Mexico’s health regulator has authorized the release of 653,000 boxes of medication for mental health disorders, which authorities have held back ever since an inspection In November at the labs where they were made detected multiple irregularities in the production process.
The Federal Commission for the Protection Against Health Risks (Cofepris) said the 10.4 million doses of imipramine, lorazepam, lozam and talpramin were released, partly to meet a shortage of psychiatric medication. The doses are only authorized for sale on the domestic market, Cofepris said.
The medications were all produced by Psicofarma, Mexico’s largest supplier of psychiatric drugs.
In November 2022, a Cofepris inspection of the Psicofarma laboratories found several failures in the company’s control of psychoactive substances, including cross-contamination and unsterile packaging procedures.
As a result, activity at two Psicofarma laboratories were suspended and millions of boxes of medication were seized for technical analysis, to ensure they were safe for human consumption.
This is the fourth batch of government-seized medications to be released.

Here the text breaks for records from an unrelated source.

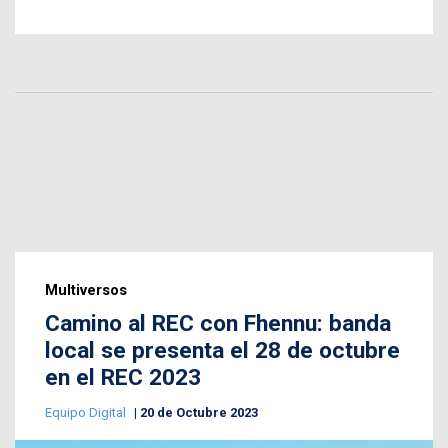
Multiversos
Camino al REC con Fhennu: banda
local se presenta el 28 de octubre
en el REC 2023
Equipo Digital
20 de Octubre 2023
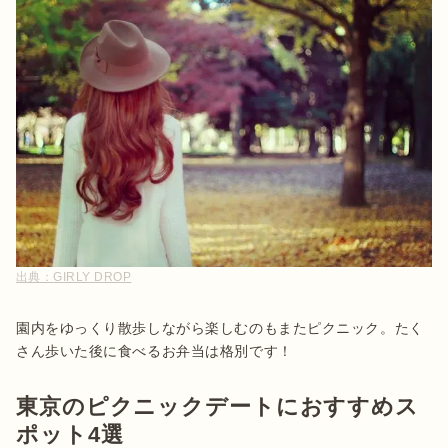
出典：
GIRLY DROP
園内をゆっくり散歩しながら楽しむのもまたピクニック。たく
東京のピクニックデートにおすすめス
ポット4選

Nearly 1.5 million boxes of clonazepam, methylphenidate, lithium and methylphenidate were released on May 12, followed by more than 7 million boxes of clonazepam and methylphenidate, before a further shipment of more than a million amitriptyline, clozapine, alprazolam, zolpidem and diazepam.
In total, nearly 10.5 million boxes of seized medication have now been authorized for the national market. Cofepris said in its statement that Psicofarma assumes responsibility for any marketing of the medicines in question..
The Psicofarma debacle has only compounded existing issues in Mexico’s pharmaceutical supply. Between the first two months of 2022 and the same period of 2023, production of nervous system medicines dropped 17%. Cancer drugs production dropped 12.3%, and rheumatology drugs 21.5%.
Experts say the shortages are due partly to delays in Cofepris’ licensing and approval of imported precursors and finished products.
“If there are delays at every stage… it will push back the ability to have a product both in the public and the private sector, and this has affected all laboratories,” Enrique Martínez, general director of the pharmaceutical consulting firm INEFAM, told the newspaper El Financiero.
Drugs that are in particularly short supply in Mexico include ADHD medication Tradea; antidepressants Adepsique and Anapsique; anxiety medication Kriadex; opioid Methadone; and schizophrenia drugs Clopsine and Clozapine, among others.
The shortages have caused severe issues for patients, many of whom have found themselves unable to access essential medications. To make matters worse, the crisis has coincided with a doubling in demand for psychiatric drugs, as the effects of the COVID-19 pandemic aggravated many mental health conditions such as depression and anxiety.
Many patients reported consequences such as manic episodes, nausea or suicidal thoughts from being forced to stop their regular medication, which has driven some to look for relief on the black market.
“They are putting our lives at risk; they don’t take us seriously,” one woman with bipolar disorder, who gave her name as Melisa, told El País.
Cofepris insists that it is working to resolve the crisis, including by supporting Psicofarma in complying with regulations and by authorizing new permits to import precursors for psychiatric drugs.
“Cofepris is … building a regulatory path to promote advances in access to psychiatric care medications, [by] providing transparent support to the company [so it can] present the required documentation and tests, [and by] addressing the high-priority keys to supply to the public and private sectors.” the regulator said in a statement.